Ходил на лекции и бывший солдат аэродромной службы. Пилоты летали на задания, сбивали, бомбили, сгорали в жарком пламени, а он заправлял бензобаки к дневным и ночным полетам. До одури, до свирепой головной боли, нанюхиваясь, пропитываясь парами бензина, который входил в поры его тела, в легкие и кровь. Самолеты ненасытно заглатывали топливо, липучие запахи обволакивали, всё, казалось, пропахло бензином: воздух, трава, еда, люди, иных запахов не существовало в природе.
Его не ранило, не контузило, с наградами было слабовато, ведь он не летал, не сбивал, не сгорал в жарком пламени – всего лишь заправлял баки. Кому-то летать, а кому-то заправлять. Вот и всё.

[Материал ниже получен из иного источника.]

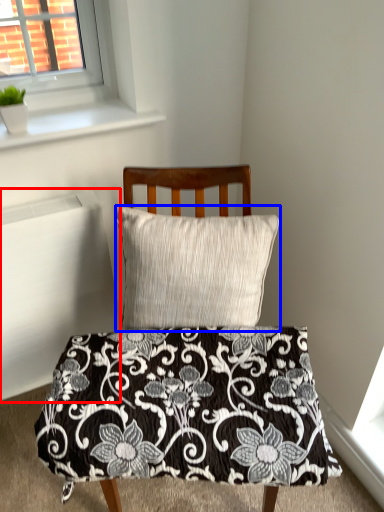
Question: Among these objects, which one is farthest to the camera, radiator (highlighted by a red box) or pillow (highlighted by a blue box)?

Choices:
 (A) radiator
 (B) pillow

Answer: (A)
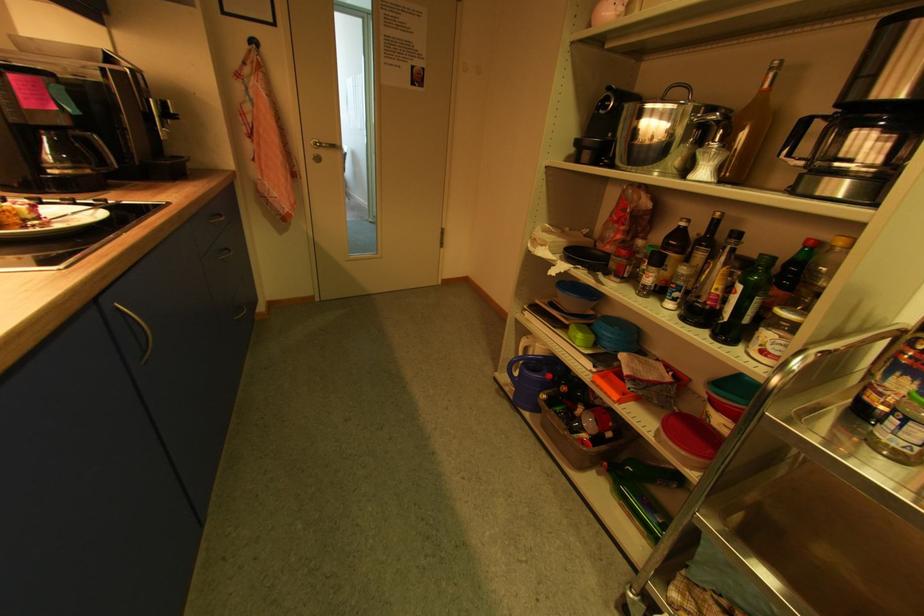
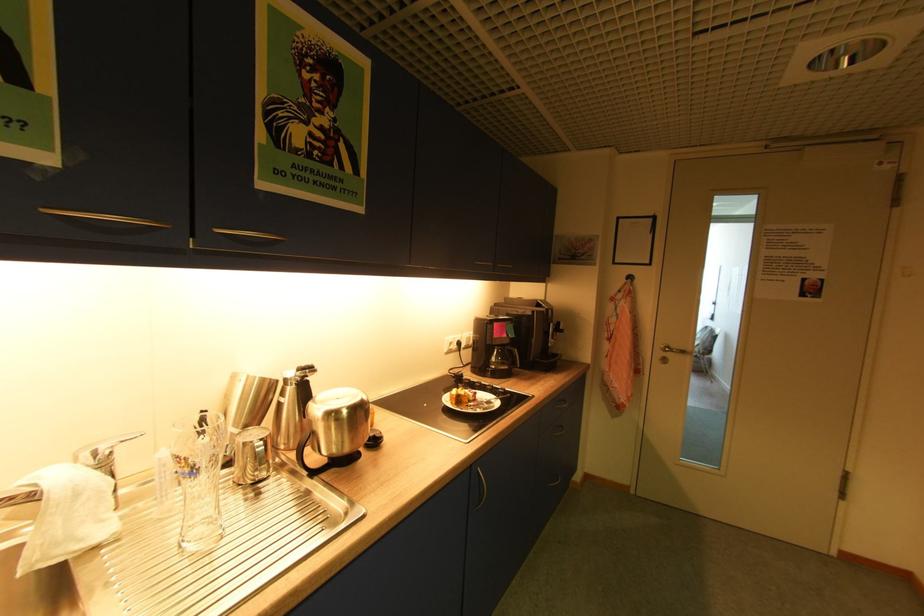
Question: How did the camera likely rotate?

Choices:
 (A) Left
 (B) Right
 (C) Up
 (D) Down

Answer: (A)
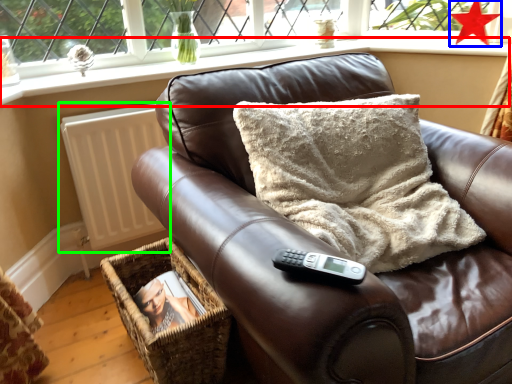
Question: Which object is the closest to the window sill (highlighted by a red box)? Choose among these: star (highlighted by a blue box) or radiator (highlighted by a green box).

Choices:
 (A) star
 (B) radiator

Answer: (B)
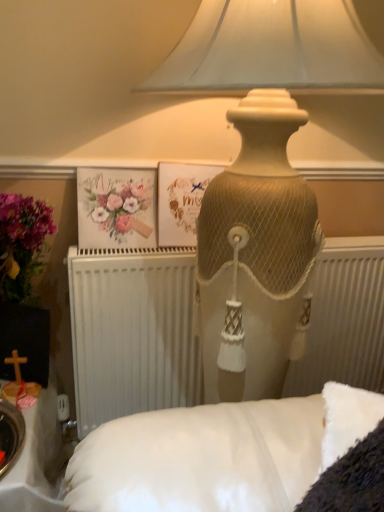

Бездетный, бессемейный, вялый и снулый, лысоватый не по возрасту, с парой медалей на груди и несмелой улыбкой, жил вдвоем с мамой, болел, отставал по всем предметам.
Имя было под стать ему.
Виля.
Краткая форма от Вильяма или Вильгельма.
Мужчина с именем Виля, полагают знатоки, обязан быть легким, беззаботным, улыбчивым и благодушным. Не был он беззаботным, бензин всё выел. Легким – сомнительно. Улыбчивым и благодушным тем более. И не объяснишь, отчего проливалась его слеза, без видимой на то причины. Это ее право – проливаться.
Он выделил меня среди прочих, бывший солдат Виля, просил навещать, приносить конспекты лекций, которые пропускал по болезни.
Бывал у него.
Сидел у постели.
Слушал рассказы о полевых аэродромах от Украины до Германии. О бесконечных заправках самолетов. Об авиационном топливе с высоким содержанием свинца. А свинец – яд, боли от него, обмороки, и Виля растворился без следа в бензиновых испарениях.
Никто за нас не станет жить.
И не проси.
Однажды на меня прислали похоронку…
…из военкомата Краснопресненского района Москвы.
«В связи со смертью Канделя Феликса Соломоновича просим вернуть его воинский билет».
Родители получили послание, посмеялись, показали соседям, а к ночи встревожились – были на то причины.